_Exercise requirements_
Your answer should be the data below, reproduced with nothing changed.

_Record set_
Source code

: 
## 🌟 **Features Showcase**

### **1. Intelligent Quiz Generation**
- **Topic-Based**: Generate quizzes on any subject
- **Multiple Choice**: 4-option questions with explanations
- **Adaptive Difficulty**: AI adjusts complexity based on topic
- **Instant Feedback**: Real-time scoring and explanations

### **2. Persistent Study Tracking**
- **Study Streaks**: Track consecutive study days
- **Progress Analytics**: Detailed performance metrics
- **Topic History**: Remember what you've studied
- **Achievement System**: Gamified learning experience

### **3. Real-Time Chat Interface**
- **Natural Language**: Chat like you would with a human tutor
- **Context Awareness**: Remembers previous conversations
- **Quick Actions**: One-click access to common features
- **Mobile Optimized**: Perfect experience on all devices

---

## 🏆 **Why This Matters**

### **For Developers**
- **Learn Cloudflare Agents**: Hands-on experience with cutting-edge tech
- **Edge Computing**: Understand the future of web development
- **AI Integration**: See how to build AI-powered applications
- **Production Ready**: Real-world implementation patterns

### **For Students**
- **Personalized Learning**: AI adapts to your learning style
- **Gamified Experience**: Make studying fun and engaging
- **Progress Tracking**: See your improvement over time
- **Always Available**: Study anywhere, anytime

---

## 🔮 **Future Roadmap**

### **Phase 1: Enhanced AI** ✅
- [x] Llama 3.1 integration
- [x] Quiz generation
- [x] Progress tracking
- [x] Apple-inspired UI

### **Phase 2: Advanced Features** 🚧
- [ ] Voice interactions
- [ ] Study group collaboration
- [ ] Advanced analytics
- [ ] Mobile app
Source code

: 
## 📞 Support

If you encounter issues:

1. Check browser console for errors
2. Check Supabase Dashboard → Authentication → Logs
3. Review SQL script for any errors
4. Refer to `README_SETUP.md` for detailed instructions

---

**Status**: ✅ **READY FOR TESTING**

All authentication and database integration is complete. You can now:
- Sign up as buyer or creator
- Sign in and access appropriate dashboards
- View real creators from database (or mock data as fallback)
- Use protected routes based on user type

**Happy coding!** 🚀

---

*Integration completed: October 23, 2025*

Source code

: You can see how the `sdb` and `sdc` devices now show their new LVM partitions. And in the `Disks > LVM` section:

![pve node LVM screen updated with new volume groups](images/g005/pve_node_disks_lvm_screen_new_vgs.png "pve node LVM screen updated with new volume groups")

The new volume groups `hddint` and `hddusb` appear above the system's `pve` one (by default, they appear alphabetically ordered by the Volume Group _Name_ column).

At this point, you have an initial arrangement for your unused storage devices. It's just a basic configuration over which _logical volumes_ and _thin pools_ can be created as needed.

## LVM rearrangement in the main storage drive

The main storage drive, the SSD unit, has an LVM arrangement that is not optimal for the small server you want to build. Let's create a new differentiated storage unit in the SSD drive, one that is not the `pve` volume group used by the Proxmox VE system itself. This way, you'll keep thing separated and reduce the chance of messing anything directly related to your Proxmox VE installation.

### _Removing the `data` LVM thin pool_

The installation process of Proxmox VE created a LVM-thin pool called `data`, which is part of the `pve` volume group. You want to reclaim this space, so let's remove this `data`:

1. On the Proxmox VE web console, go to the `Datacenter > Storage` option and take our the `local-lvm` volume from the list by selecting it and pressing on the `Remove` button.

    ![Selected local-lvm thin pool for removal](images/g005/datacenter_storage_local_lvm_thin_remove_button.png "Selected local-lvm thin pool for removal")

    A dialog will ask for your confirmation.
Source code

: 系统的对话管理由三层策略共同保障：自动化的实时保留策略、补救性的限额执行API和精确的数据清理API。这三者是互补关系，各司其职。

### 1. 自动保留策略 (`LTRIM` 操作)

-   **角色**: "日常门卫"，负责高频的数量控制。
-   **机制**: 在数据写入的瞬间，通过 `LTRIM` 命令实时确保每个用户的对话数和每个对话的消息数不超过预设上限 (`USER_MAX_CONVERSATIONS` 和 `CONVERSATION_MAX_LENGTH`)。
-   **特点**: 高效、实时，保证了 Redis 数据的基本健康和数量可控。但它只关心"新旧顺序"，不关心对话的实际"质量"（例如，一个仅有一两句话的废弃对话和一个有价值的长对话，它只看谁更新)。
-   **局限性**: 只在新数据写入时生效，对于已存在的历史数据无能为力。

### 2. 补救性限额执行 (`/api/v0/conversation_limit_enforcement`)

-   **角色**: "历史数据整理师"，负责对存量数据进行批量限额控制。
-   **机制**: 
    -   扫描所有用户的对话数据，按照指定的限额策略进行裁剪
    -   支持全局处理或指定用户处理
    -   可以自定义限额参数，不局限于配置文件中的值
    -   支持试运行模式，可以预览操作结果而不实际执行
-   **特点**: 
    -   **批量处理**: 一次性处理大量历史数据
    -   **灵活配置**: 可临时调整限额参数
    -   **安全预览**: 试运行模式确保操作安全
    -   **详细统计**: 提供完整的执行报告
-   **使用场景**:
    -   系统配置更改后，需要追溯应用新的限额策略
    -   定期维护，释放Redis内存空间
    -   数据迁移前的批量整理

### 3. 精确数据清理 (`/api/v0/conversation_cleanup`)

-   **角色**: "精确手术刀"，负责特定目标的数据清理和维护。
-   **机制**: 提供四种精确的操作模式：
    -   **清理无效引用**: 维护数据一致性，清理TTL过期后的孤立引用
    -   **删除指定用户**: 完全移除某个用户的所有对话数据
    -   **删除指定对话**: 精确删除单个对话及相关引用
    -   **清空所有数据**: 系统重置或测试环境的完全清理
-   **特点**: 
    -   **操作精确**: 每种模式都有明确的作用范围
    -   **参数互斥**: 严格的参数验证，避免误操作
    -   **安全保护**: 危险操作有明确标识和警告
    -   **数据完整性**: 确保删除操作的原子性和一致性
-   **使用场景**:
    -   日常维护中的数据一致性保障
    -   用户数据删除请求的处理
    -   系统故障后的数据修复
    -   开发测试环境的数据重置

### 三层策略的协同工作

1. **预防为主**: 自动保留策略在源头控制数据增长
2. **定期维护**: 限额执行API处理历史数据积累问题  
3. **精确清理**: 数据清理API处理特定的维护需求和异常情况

_Result of the exercise_
Source code

: 
## 🌟 **Features Showcase**

### **1. Intelligent Quiz Generation**
- **Topic-Based**: Generate quizzes on any subject
- **Multiple Choice**: 4-option questions with explanations
- **Adaptive Difficulty**: AI adjusts complexity based on topic
- **Instant Feedback**: Real-time scoring and explanations

### **2. Persistent Study Tracking**
- **Study Streaks**: Track consecutive study days
- **Progress Analytics**: Detailed performance metrics
- **Topic History**: Remember what you've studied
- **Achievement System**: Gamified learning experience

### **3. Real-Time Chat Interface**
- **Natural Language**: Chat like you would with a human tutor
- **Context Awareness**: Remembers previous conversations
- **Quick Actions**: One-click access to common features
- **Mobile Optimized**: Perfect experience on all devices

---

## 🏆 **Why This Matters**

### **For Developers**
- **Learn Cloudflare Agents**: Hands-on experience with cutting-edge tech
- **Edge Computing**: Understand the future of web development
- **AI Integration**: See how to build AI-powered applications
- **Production Ready**: Real-world implementation patterns

### **For Students**
- **Personalized Learning**: AI adapts to your learning style
- **Gamified Experience**: Make studying fun and engaging
- **Progress Tracking**: See your improvement over time
- **Always Available**: Study anywhere, anytime

---

## 🔮 **Future Roadmap**

### **Phase 1: Enhanced AI** ✅
- [x] Llama 3.1 integration
- [x] Quiz generation
- [x] Progress tracking
- [x] Apple-inspired UI

### **Phase 2: Advanced Features** 🚧
- [ ] Voice interactions
- [ ] Study group collaboration
- [ ] Advanced analytics
- [ ] Mobile app
Source code

: 
## 📞 Support

If you encounter issues:

1. Check browser console for errors
2. Check Supabase Dashboard → Authentication → Logs
3. Review SQL script for any errors
4. Refer to `README_SETUP.md` for detailed instructions

---

**Status**: ✅ **READY FOR TESTING**

All authentication and database integration is complete. You can now:
- Sign up as buyer or creator
- Sign in and access appropriate dashboards
- View real creators from database (or mock data as fallback)
- Use protected routes based on user type

**Happy coding!** 🚀

---

*Integration completed: October 23, 2025*

Source code

: You can see how the `sdb` and `sdc` devices now show their new LVM partitions. And in the `Disks > LVM` section:

![pve node LVM screen updated with new volume groups](images/g005/pve_node_disks_lvm_screen_new_vgs.png "pve node LVM screen updated with new volume groups")

The new volume groups `hddint` and `hddusb` appear above the system's `pve` one (by default, they appear alphabetically ordered by the Volume Group _Name_ column).

At this point, you have an initial arrangement for your unused storage devices. It's just a basic configuration over which _logical volumes_ and _thin pools_ can be created as needed.

## LVM rearrangement in the main storage drive

The main storage drive, the SSD unit, has an LVM arrangement that is not optimal for the small server you want to build. Let's create a new differentiated storage unit in the SSD drive, one that is not the `pve` volume group used by the Proxmox VE system itself. This way, you'll keep thing separated and reduce the chance of messing anything directly related to your Proxmox VE installation.

### _Removing the `data` LVM thin pool_

The installation process of Proxmox VE created a LVM-thin pool called `data`, which is part of the `pve` volume group. You want to reclaim this space, so let's remove this `data`:

1. On the Proxmox VE web console, go to the `Datacenter > Storage` option and take our the `local-lvm` volume from the list by selecting it and pressing on the `Remove` button.

    ![Selected local-lvm thin pool for removal](images/g005/datacenter_storage_local_lvm_thin_remove_button.png "Selected local-lvm thin pool for removal")

    A dialog will ask for your confirmation.
Source code

: 系统的对话管理由三层策略共同保障：自动化的实时保留策略、补救性的限额执行API和精确的数据清理API。这三者是互补关系，各司其职。

### 1. 自动保留策略 (`LTRIM` 操作)

-   **角色**: "日常门卫"，负责高频的数量控制。
-   **机制**: 在数据写入的瞬间，通过 `LTRIM` 命令实时确保每个用户的对话数和每个对话的消息数不超过预设上限 (`USER_MAX_CONVERSATIONS` 和 `CONVERSATION_MAX_LENGTH`)。
-   **特点**: 高效、实时，保证了 Redis 数据的基本健康和数量可控。但它只关心"新旧顺序"，不关心对话的实际"质量"（例如，一个仅有一两句话的废弃对话和一个有价值的长对话，它只看谁更新)。
-   **局限性**: 只在新数据写入时生效，对于已存在的历史数据无能为力。

### 2. 补救性限额执行 (`/api/v0/conversation_limit_enforcement`)

-   **角色**: "历史数据整理师"，负责对存量数据进行批量限额控制。
-   **机制**: 
    -   扫描所有用户的对话数据，按照指定的限额策略进行裁剪
    -   支持全局处理或指定用户处理
    -   可以自定义限额参数，不局限于配置文件中的值
    -   支持试运行模式，可以预览操作结果而不实际执行
-   **特点**: 
    -   **批量处理**: 一次性处理大量历史数据
    -   **灵活配置**: 可临时调整限额参数
    -   **安全预览**: 试运行模式确保操作安全
    -   **详细统计**: 提供完整的执行报告
-   **使用场景**:
    -   系统配置更改后，需要追溯应用新的限额策略
    -   定期维护，释放Redis内存空间
    -   数据迁移前的批量整理

### 3. 精确数据清理 (`/api/v0/conversation_cleanup`)

-   **角色**: "精确手术刀"，负责特定目标的数据清理和维护。
-   **机制**: 提供四种精确的操作模式：
    -   **清理无效引用**: 维护数据一致性，清理TTL过期后的孤立引用
    -   **删除指定用户**: 完全移除某个用户的所有对话数据
    -   **删除指定对话**: 精确删除单个对话及相关引用
    -   **清空所有数据**: 系统重置或测试环境的完全清理
-   **特点**: 
    -   **操作精确**: 每种模式都有明确的作用范围
    -   **参数互斥**: 严格的参数验证，避免误操作
    -   **安全保护**: 危险操作有明确标识和警告
    -   **数据完整性**: 确保删除操作的原子性和一致性
-   **使用场景**:
    -   日常维护中的数据一致性保障
    -   用户数据删除请求的处理
    -   系统故障后的数据修复
    -   开发测试环境的数据重置

### 三层策略的协同工作

1. **预防为主**: 自动保留策略在源头控制数据增长
2. **定期维护**: 限额执行API处理历史数据积累问题  
3. **精确清理**: 数据清理API处理特定的维护需求和异常情况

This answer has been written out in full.